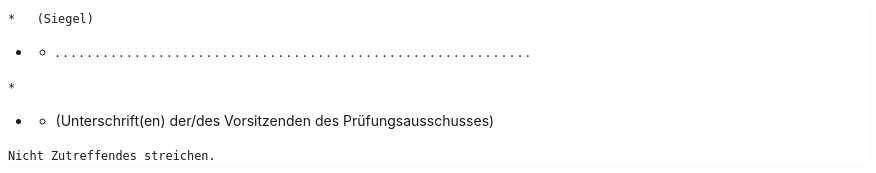     *   (Siegel)


*    *   . . . . . . . . . . . . . . . . . . . . . . . . . . . . . . . . . . .
        . . . . . . . . . . . . . . . . . . . . . . . . .

    *

*    *   (Unterschrift(en) der/des Vorsitzenden des Prüfungsausschusses)



    Nicht Zutreffendes streichen.
[^F781546_01_BJNR018920980BJNE002801116]: 
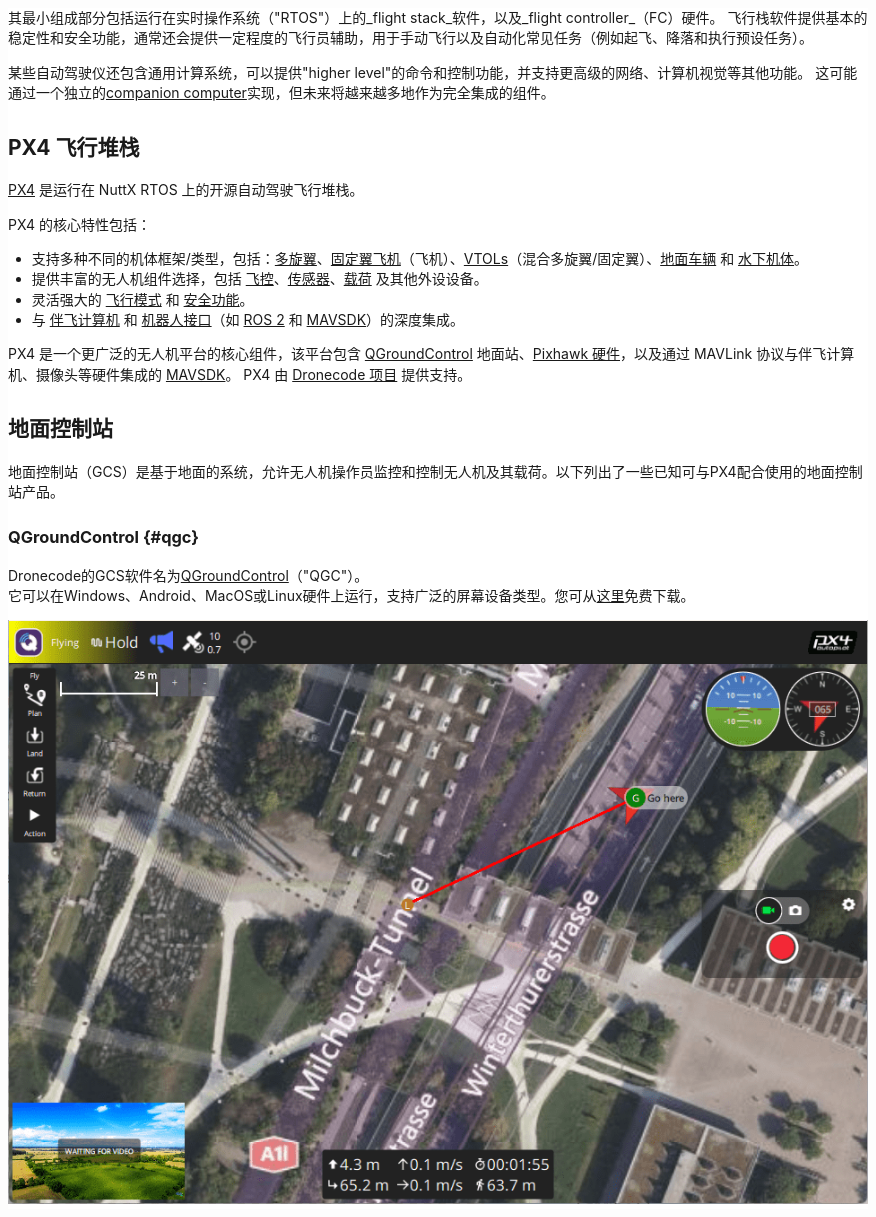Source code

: 其最小组成部分包括运行在实时操作系统（"RTOS"）上的_flight stack_软件，以及_flight controller_（FC）硬件。
飞行栈软件提供基本的稳定性和安全功能，通常还会提供一定程度的飞行员辅助，用于手动飞行以及自动化常见任务（例如起飞、降落和执行预设任务）。

某些自动驾驶仪还包含通用计算系统，可以提供"higher level"的命令和控制功能，并支持更高级的网络、计算机视觉等其他功能。
这可能通过一个独立的[companion computer](#offboard-companion-computer)实现，但未来将越来越多地作为完全集成的组件。

## PX4 飞行堆栈

[PX4](https://px4.io/) 是运行在 NuttX RTOS 上的开源自动驾驶飞行堆栈。

PX4 的核心特性包括：

- 支持多种不同的机体框架/类型，包括：[多旋翼](../frames_multicopter/index.md)、[固定翼飞机](../frames_plane/index.md)（飞机）、[VTOLs](../frames_vtol/index.md)（混合多旋翼/固定翼）、[地面车辆](../frames_rover/index.md) 和 [水下机体](../frames_sub/index.md)。
- 提供丰富的无人机组件选择，包括 [飞控](#flight-controller)、[传感器](#sensors)、[载荷](#payloads) 及其他外设设备。
- 灵活强大的 [飞行模式](#flight-modes) 和 [安全功能](#safety-settings-failsafe)。
- 与 [伴飞计算机](#offboard-companion-computer) 和 [机器人接口](../robotics/index.md)（如 [ROS 2](../ros2/user_guide.md) 和 [MAVSDK](http://mavsdk.mavlink.io)）的深度集成。

PX4 是一个更广泛的无人机平台的核心组件，该平台包含 [QGroundControl](#qgc) 地面站、[Pixhawk 硬件](https://pixhawk.org/)，以及通过 MAVLink 协议与伴飞计算机、摄像头等硬件集成的 [MAVSDK](http://mavsdk.mavlink.io)。
PX4 由 [Dronecode 项目](https://www.dronecode.org/) 提供支持。

## 地面控制站

地面控制站（GCS）是基于地面的系统，允许无人机操作员监控和控制无人机及其载荷。以下列出了一些已知可与PX4配合使用的地面控制站产品。

### QGroundControl {#qgc}

Dronecode的GCS软件名为[QGroundControl](http://qgroundcontrol.com/)（"QGC"）。  
它可以在Windows、Android、MacOS或Linux硬件上运行，支持广泛的屏幕设备类型。您可从[这里](http://qgroundcontrol.com/downloads/)免费下载。

![QGC 主界面](../../assets/concepts/qgc_fly_view.png)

- _Directions for this task_: When a line in the data above contains the string "offboard", copy that line.

- _Answer section_:
这可能通过一个独立的[companion computer](#offboard-companion-computer)实现，但未来将越来越多地作为完全集成的组件。
- 与 [伴飞计算机](#offboard-companion-computer) 和 [机器人接口](../robotics/index.md)（如 [ROS 2](../ros2/user_guide.md) 和 [MAVSDK](http://mavsdk.mavlink.io)）的深度集成。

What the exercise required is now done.